## [Listed entries]
-----

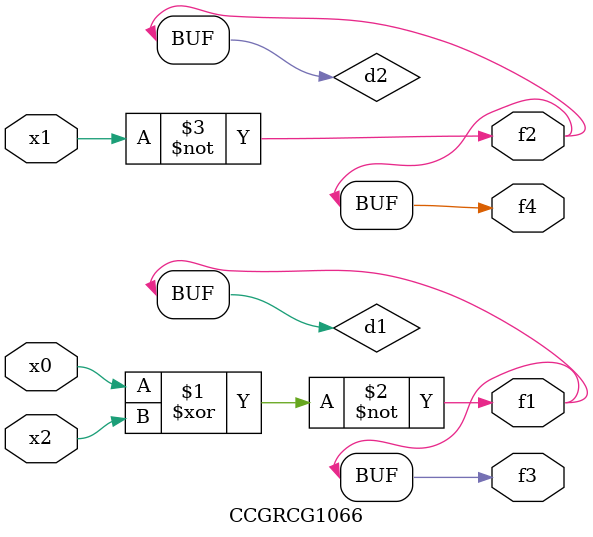
<source format=v>
module CCGRCG1066(
	input x0, x1, x2,
	output f1, f2, f3, f4
);

	wire d1, d2, d3;

	xnor (d1, x0, x2);
	nand (d2, x1);
	nor (d3, x1, x2);
	assign f1 = d1;
	assign f2 = d2;
	assign f3 = d1;
	assign f4 = d2;
endmodule

</source>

-----

## [Exercise]
For every line above that includes the word "assign", return the line.

## [Reply to the task]
	assign f1 = d1;
	assign f2 = d2;
	assign f3 = d1;
	assign f4 = d2;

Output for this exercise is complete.